Saklan School kindergartners will auction off their artwork Thursday and Friday to raise money to buy gifts for children with cancer

Saklan School kindergartner teacher Amy Burnett with some of the art work by her students
Saklan School kindergartner teacher Amy Burnett with some of the art work by her students
Sometime next week, Saklan School kindergarten teacher Amy Burnett will give each of the 10 students in her Moraga classroom $100 in cash.

She will then drive the youngsters to a toy store in Danville that's opened early just for them.

The 5-year-olds, however, will not be purchasing gifts for themselves. They will be buying holiday gifts for children with cancer.

The kindergartners will also have earned the money by selling their own artwork at an auction the next two days at Saklan School, 1678 School St. in Moraga.

The auction is being held in Burnett's classroom from 5 p.m. to 7 p.m. Thursday 
and from 8 a.m. to 9 a.m. on Friday.

"This is a lesson for them on who we are," said Burnett. "It shows them what one person does can greatly affect others."

Burnett started the annual holiday project six years ago when she wanted to combine social consciousness with the art curriculum she emphasizes in her class.
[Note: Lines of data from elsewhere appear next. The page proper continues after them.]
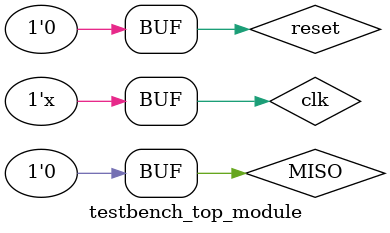
<source format=v>
`timescale 1ns/100ps
module testbench_top_module;
reg clk, reset, MISO;
wire MOSI, SCLK, CS;

top_final_lab top_final_lab_inst(clk, reset, MISO, MOSI, SCLK, CS);

initial 
begin
    clk = 0;
    reset = 1;
    #10 MISO = 0;
    #4000 reset = 1;
    #10 reset = 0;

    #1228380 MISO = 1;  // -78 
    #175 MISO = 0;
    #200 MISO = 1;
    #200 MISO = 1;
    #200 MISO = 0;
    #200 MISO = 0;
    #200 MISO = 1;
    #200 MISO = 0;

    // #3640 MISO = 1;   // times gia to Y  (-113)
    // #170 MISO = 0;
    // #200 MISO = 0;
    // #200 MISO = 0;
    // #200 MISO = 1;
    // #200 MISO = 1;
    // #200 MISO = 1;
    // #200 MISO = 1;

    #5023590 MISO = 1;  // -46
    #175 MISO = 1;
    #200 MISO = 0;
    #200 MISO = 1;
    #200 MISO = 0;
    #200 MISO = 0;
    #200 MISO = 1;
    #200 MISO = 0;

    // #3640 MISO = 1;   // times gia to Y   (-23)
    // #170 MISO = 1;
    // #200 MISO = 1;
    // #200 MISO = 0;
    // #200 MISO = 1;
    // #200 MISO = 0;
    // #200 MISO = 0;
    // #200 MISO = 1;


    #5023625 MISO = 1;  // -36
    #175 MISO = 1;
    #200 MISO = 0;
    #200 MISO = 1;
    #200 MISO = 1;
    #200 MISO = 1;
    #200 MISO = 0;
    #200 MISO = 0;

    // #3640 MISO = 1;   // times gia to Y   (-87)
    // #170 MISO = 0;
    // #200 MISO = 1;
    // #200 MISO = 0;
    // #200 MISO = 1;
    // #200 MISO = 0;
    // #200 MISO = 0;
    // #200 MISO = 1;

    #5023625 MISO = 1;  // -66
    #175 MISO = 0;
    #200 MISO = 1;
    #200 MISO = 1;
    #200 MISO = 1;
    #200 MISO = 1;
    #200 MISO = 1;
    #200 MISO = 0;

    // #3640 MISO = 1;   // times gia to Y (-67)
    // #170 MISO = 0;
    // #200 MISO = 1;
    // #200 MISO = 1;
    // #200 MISO = 1;
    // #200 MISO = 1;
    // #200 MISO = 0;
    // #200 MISO = 1;



end



always #5 clk = ~clk;

endmodule
</source>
Burnett discovered the Nicholas Colby Fund, a non-profit organization that provides backpacks filled with books, toys and games to help entertain cancer-stricken children during long hospital stays.
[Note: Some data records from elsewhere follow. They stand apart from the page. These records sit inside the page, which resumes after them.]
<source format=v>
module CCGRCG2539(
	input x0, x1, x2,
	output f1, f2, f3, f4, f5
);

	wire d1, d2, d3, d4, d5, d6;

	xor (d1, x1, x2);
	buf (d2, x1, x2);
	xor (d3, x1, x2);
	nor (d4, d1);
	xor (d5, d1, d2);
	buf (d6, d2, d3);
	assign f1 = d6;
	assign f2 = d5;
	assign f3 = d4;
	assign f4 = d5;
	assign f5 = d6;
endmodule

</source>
The kindergarten teacher assigns seven different projects to each of her 10 students. Self-portraits, flowers and hearts are among the assignments.

The 70 works of art are then auctioned off during the holiday season. Burnett expects to raise about $1,000 this year.
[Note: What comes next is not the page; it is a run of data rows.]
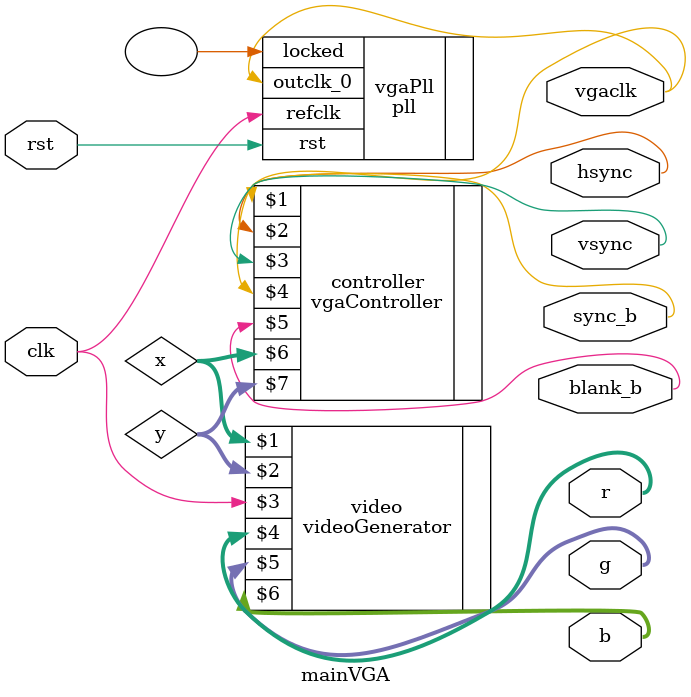
<source format=sv>
module mainVGA(
    input logic clk,
    input logic rst,
    output logic vgaclk, // Clk que necesita la VGA de 25MHz
    output logic hsync, vsync,
    output logic sync_b, blank_b, // Para el monitor & DAC
    output logic [7:0] r, g, b // Para el video DAC
);
    logic [9:0] x, y;

    // Usar un PLL para crear el 25.175 MHz VGA pixel clock
    pll vgaPll(.refclk(clk), .rst(rst), .outclk_0(vgaclk), .locked());

    // Generar las señales de timing del monitor
    vgaController controller(vgaclk, hsync, vsync, sync_b, blank_b, x, y);

    // Modulo para determinar qué letra se dibuja
    videoGenerator video(x, y, clk, r, g, b);
endmodule


</source>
She divides the money equally between the children and then they go to Games Unlimited in Danville, whose owner opens the store up a couple hours early for the Saklan students.

Burnett said in her six years of taking her students shopping during Christmas season with $100 in their hands, she has never had a single 5-year-old want to buy something for themselves.

"I think people underestimate young children," said Burnett. "They totally get into this."

Burnett said the project teaches the young students how actions can produce positive results in the world.

"They learn how little things you do can make a huge difference to others," she said.

Burnett said the children also get to use their imagination by doing the artwork and take pride in something they have created with their own hands.

Erin Cooley, whose daughter Lola is in Burnett's class, said the holiday auction is one of the reasons she signed up her child for the Moraga school.

"When they told me about it, i had tears in my eyes," said Cooley.

She adds it's incredible to watch these 5-year-old absorb the experience.

"It's an amazing thing that they learn," she said.

Mitu Ray December 12, 2013 at 12:24 PM
This is an absolutely incredible story of social awareness, but not just for the kindergartners. It is a lesson to adults of the innate human compassion present in all of us at an early age, that requires careful cultivation of the sort provided by Ms Amy. What amazing students under the tutelage of a remarkable teacher, under the support of a school's visionary mission statement. Kudos!
Oppelt December 12, 2013 at 02:03 PM
I love this idea and the execution thereof, it's just wonderful. It would be great for those not in Moraga be able to paypal or square an offer for a "blind" winning art piece. Could be a fun idea for those connected to Moraga (friends, family...) that are unable to attend or live elsewhere to be involved somehow.